A similar, but opposite, potential issue is reduced takeaway capacity and storage limitations. With the significant reduction in demand caused by COVID-19, storage capacity has all but been reached in some parts of the country.
Issue 12: Potential Impacts on Royalty Calculations
Under many royalty provisions, a lessee is permitted to deduct or “net back” a share of certain post-production expenses when calculating royalties. In some rare cases, deductions can actually result in a negative number, sometimes referred to as a “negative royalty.” While deductions are most commonly discussed in the context of gas royalties, recent Texas Supreme Court precedent has reflected that they can also occur in the context of oil royalties and “into the pipeline” language. While no Texas case has directly addressed the issue, commentators have split on whether Texas law would permit a lessee to charge a lessor with a negative royalty.

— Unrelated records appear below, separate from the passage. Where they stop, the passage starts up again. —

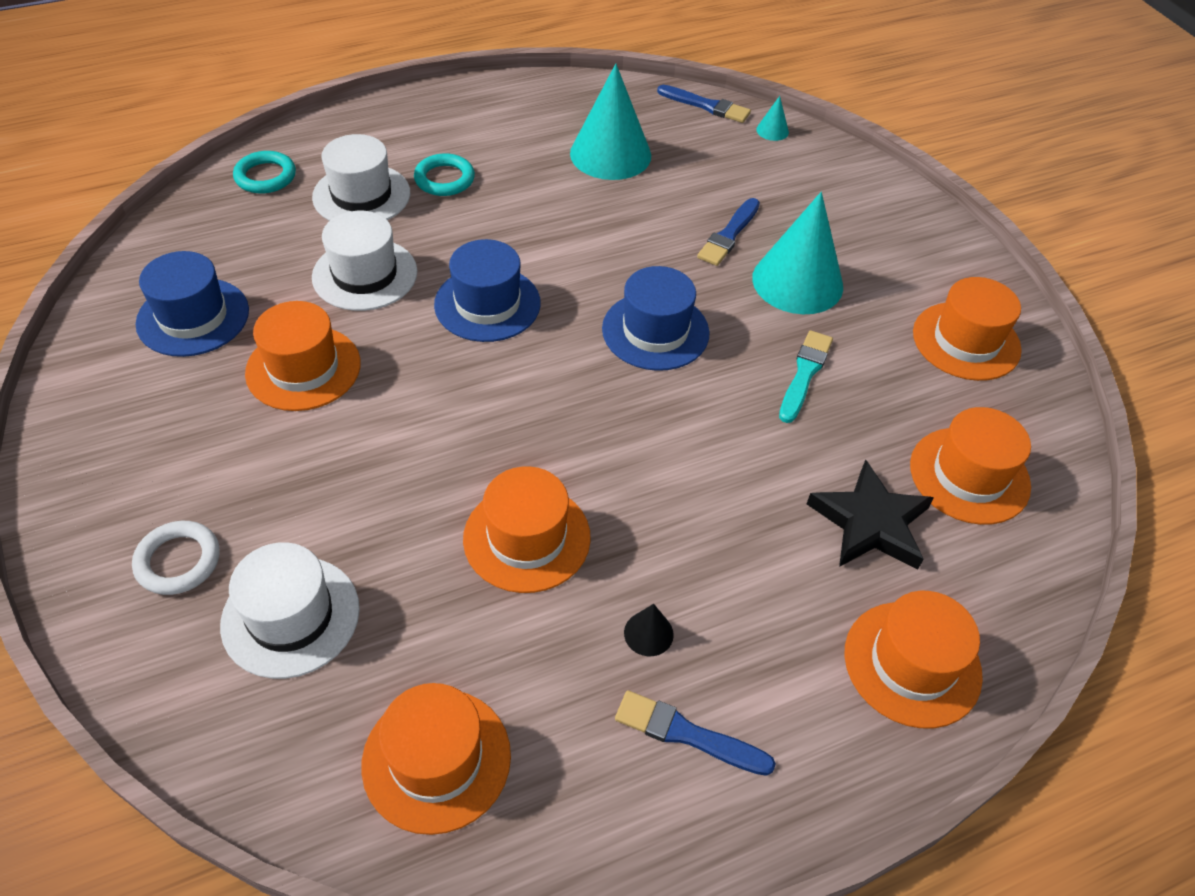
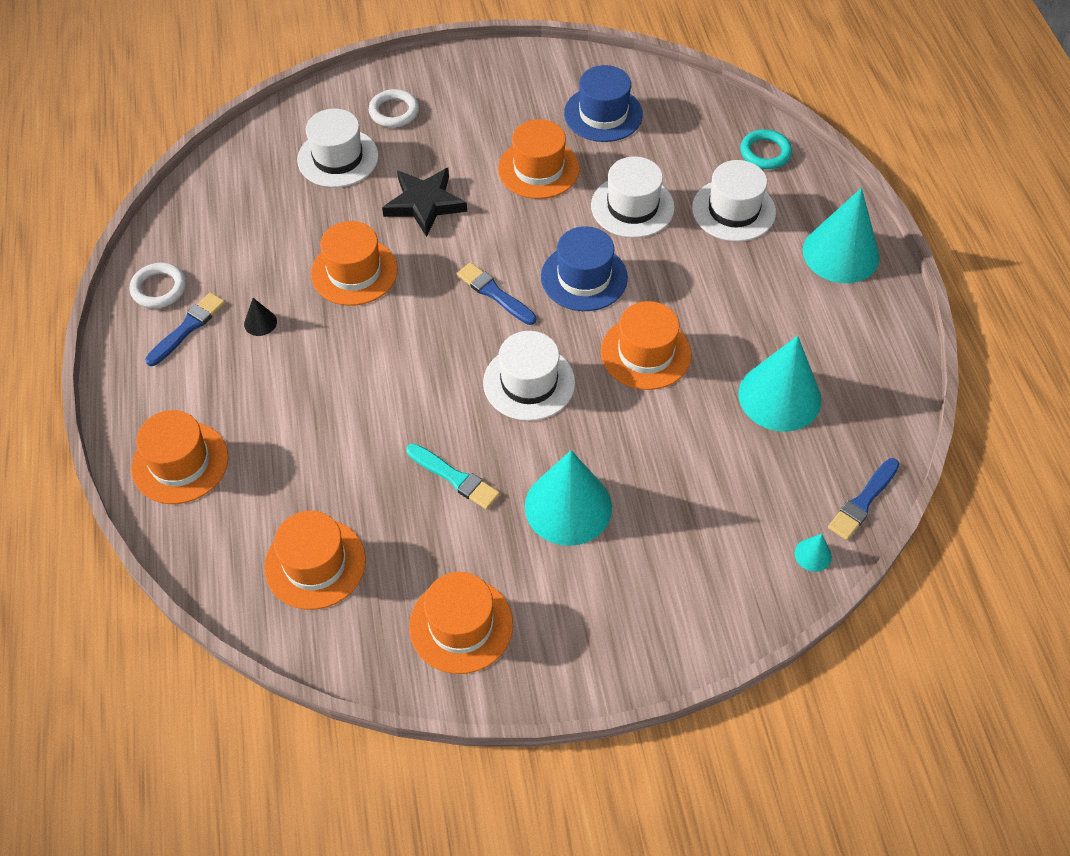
camera: 105 degrees right, 5 degrees up
(415, 122) = (840, 253): none -> turquoise cone
(436, 759) = (223, 214): orange hat -> orange hat (645, 353)
(444, 179) = (751, 266): turquoise ring -> none
(621, 810) = (159, 288): none -> white ring
(655, 331) = (529, 382): blue hat -> white hat
(729, 234) = (643, 468): blue brush -> blue brush (495, 294)
(870, 522) = (296, 476): black star -> black star (425, 204)

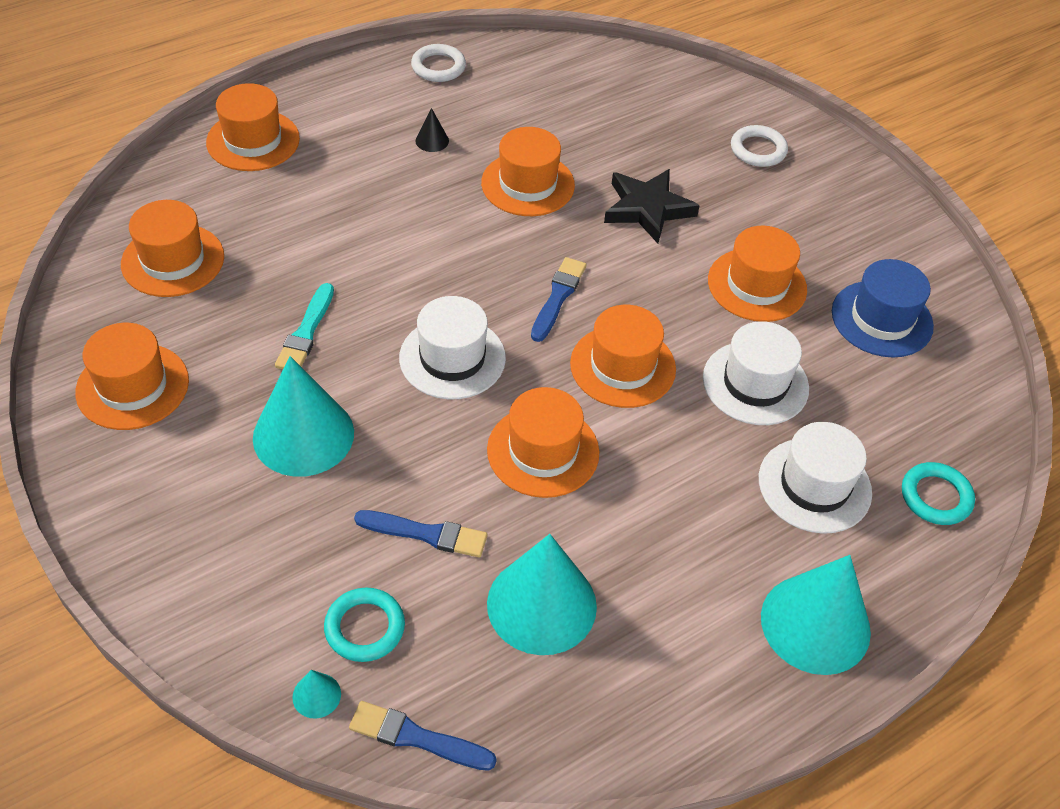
camera: 65 degrees right, 5 degrees down
(187, 328) = (402, 98): blue brush -> blue brush (425, 534)
(338, 158) = (667, 129): white hat -> none
(584, 277) = (622, 366): blue hat -> orange hat
(765, 510) = (365, 627): none -> turquoise ring

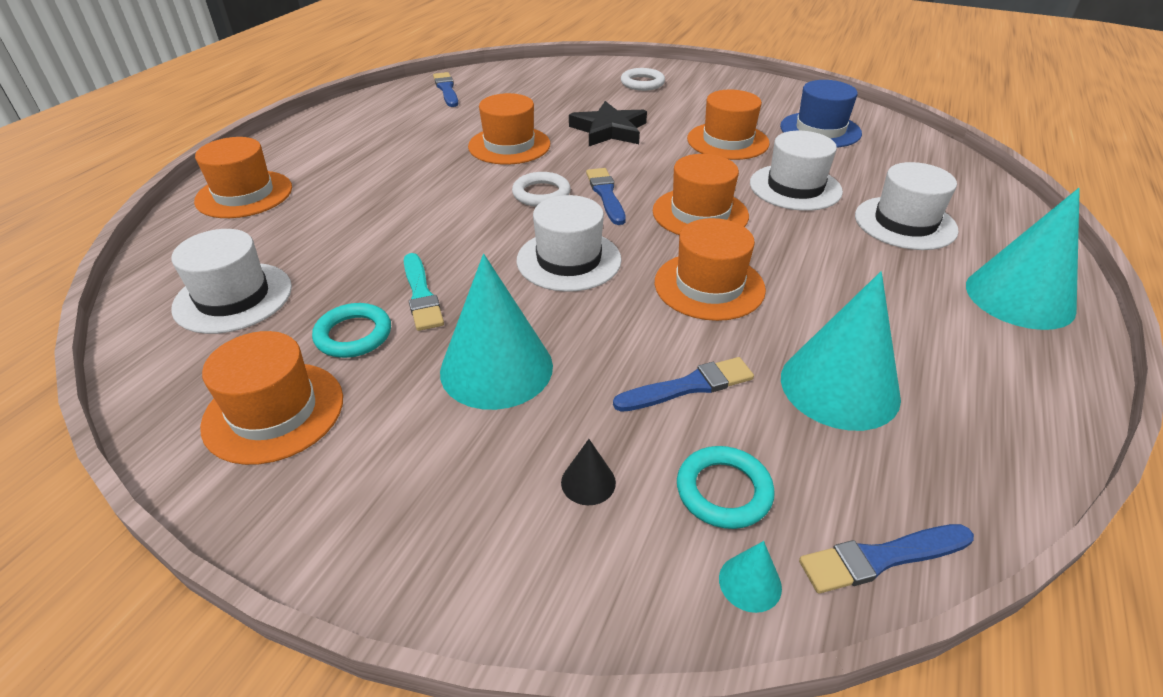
camera: 30 degrees left, 10 degrees down
(173, 260) = (233, 297): orange hat -> white hat
(432, 140) = (407, 147): black cone -> black cone (588, 482)
(438, 67) = (369, 109): white ring -> white ring (541, 194)
(537, 67) = (446, 89): none -> blue brush
(935, 497) = (975, 198): turquoise ring -> turquoise ring (353, 335)

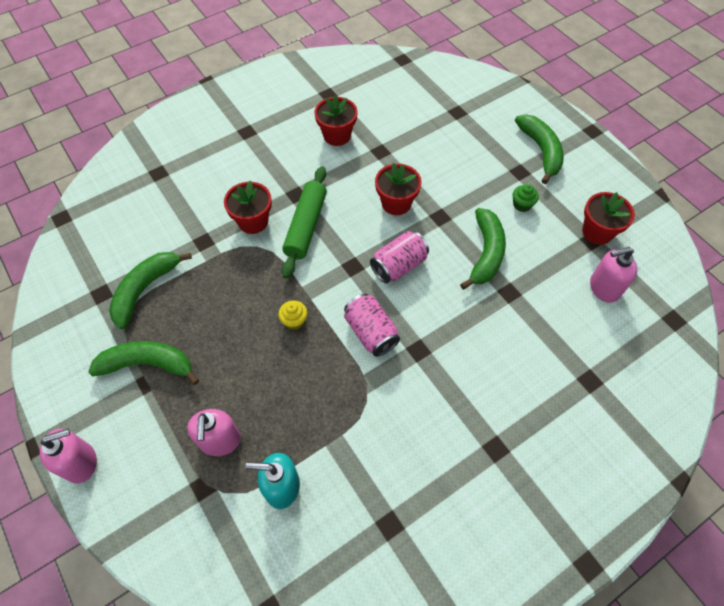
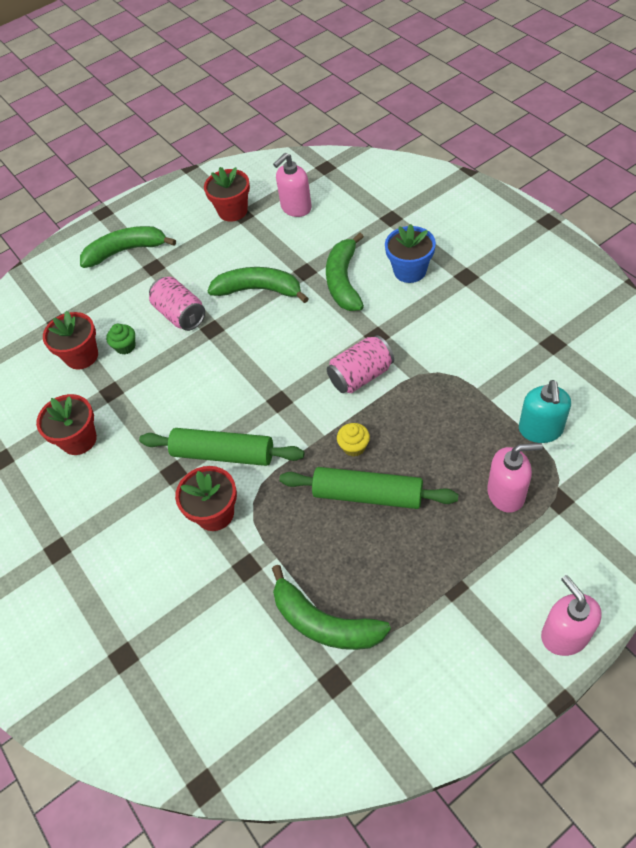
camera: 85 degrees left, 5 degrees down
(148, 364) = (429, 591): green banana -> green banana (343, 281)
(244, 327) = (367, 495): none -> green rolling pin
(396, 203) = (191, 369): red flower pot -> red flower pot (82, 356)
(398, 266) = (277, 359): pink can -> pink can (180, 315)
(506, 391) = (410, 271): none -> blue flower pot
(522, 205) = (198, 264): green cupcake -> green cupcake (125, 346)
(604, 288) = (296, 208): pink soap dispenser -> pink soap dispenser turned 60 degrees clockwise

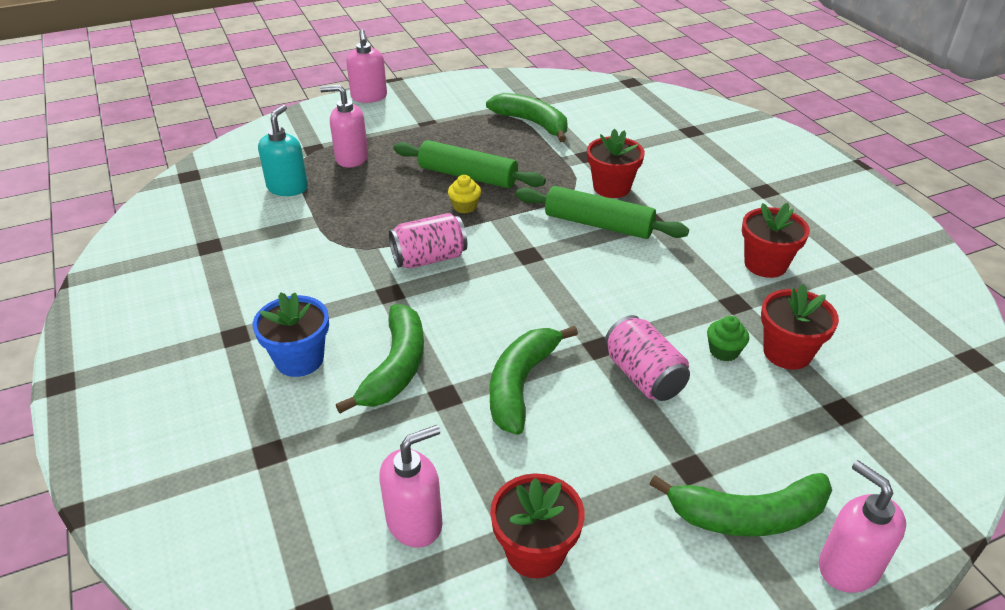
camera: 175 degrees left, 15 degrees down
(81, 241) = (848, 567): none -> pink soap dispenser
(259, 290) = (521, 384): green banana -> green banana turned 90 degrees clockwise

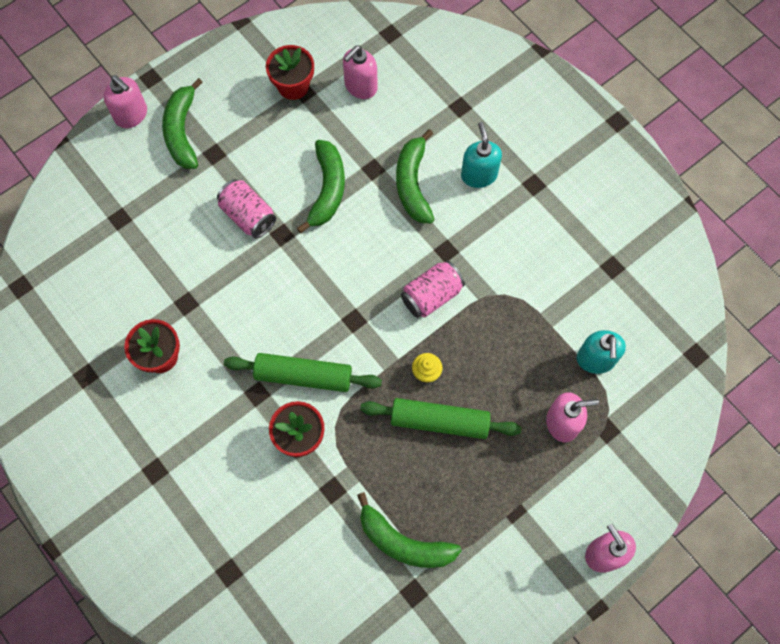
camera: 165 degrees right, 30 degrees up
(299, 359) = (479, 175): blue flower pot -> turquoise soap dispenser
(724, 351) = (195, 251): green cupcake -> none
(748, 516) = (182, 131): green banana -> green banana turned 75 degrees counterclockwise
(787, 352) = (151, 261): red flower pot -> none

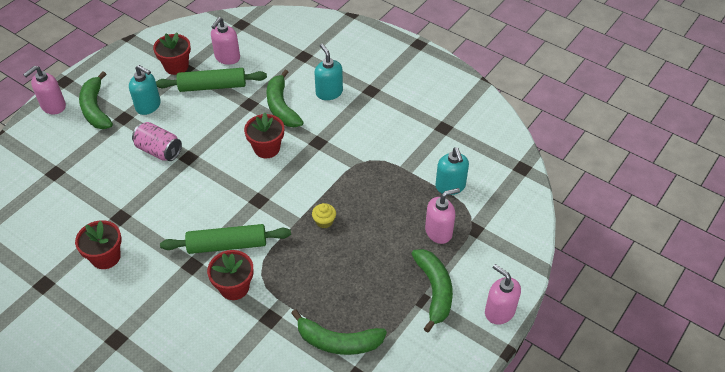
camera: 15 degrees left, 20 degrees down
(131, 115) = (53, 106): pink soap dispenser -> pink soap dispenser turned 105 degrees clockwise
(247, 142) = (148, 106): none -> turquoise soap dispenser
(327, 190) = (217, 123): green banana -> green banana (434, 290)
(380, 245) = (267, 148): none -> red flower pot
(431, 295) = (314, 172): pink can -> none
(439, 421) = (344, 252): green rolling pin -> green rolling pin (212, 86)

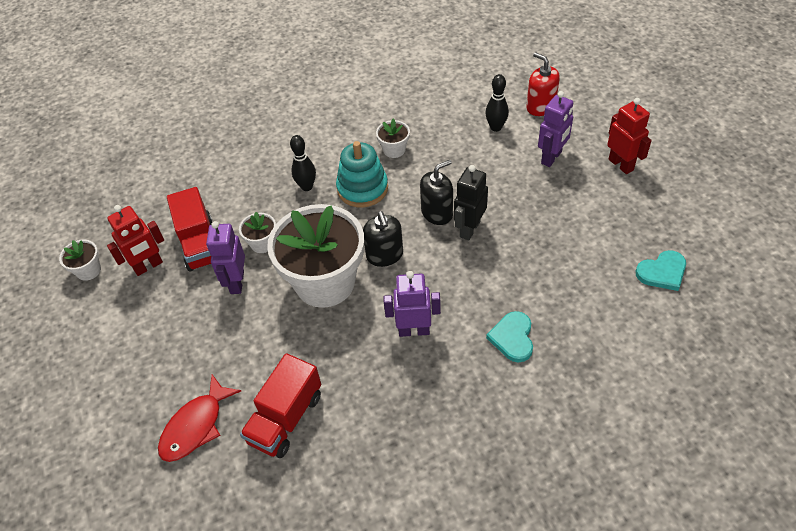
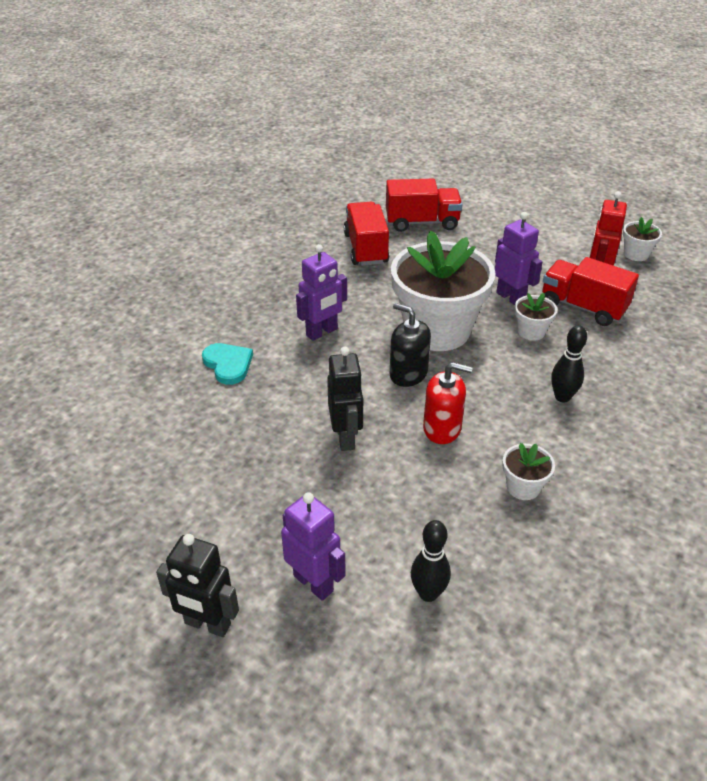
camera: 140 degrees right, 10 degrees down
(195, 426) = (422, 222): red fish -> red truck
(362, 188) = (504, 424): turquoise stacking toy -> none
(437, 213) = (396, 437): black soap dispenser -> none
(540, 107) = (393, 674): red soap dispenser -> red soap dispenser (442, 428)
(551, 158) = (314, 583): purple robot -> purple robot turned 135 degrees clockwise
(621, 164) = (207, 624): red robot -> black robot
(662, 272) = (96, 493): turquoise heart -> none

Negative royalty calculations can also occur where commodity prices fall to negative numbers. For instance, in West Texas, natural gas prices plunged to negative numbers in 2019. If the lessee is not permitted to flare or otherwise dispose of the negative-value commodity, the lessee may end up paying to have the gas taken away. Now that oil prices, too, reached a negative value in late April of 2020, questions are likely to arise as to how to calculate royalties on oil volumes that have a negative worth.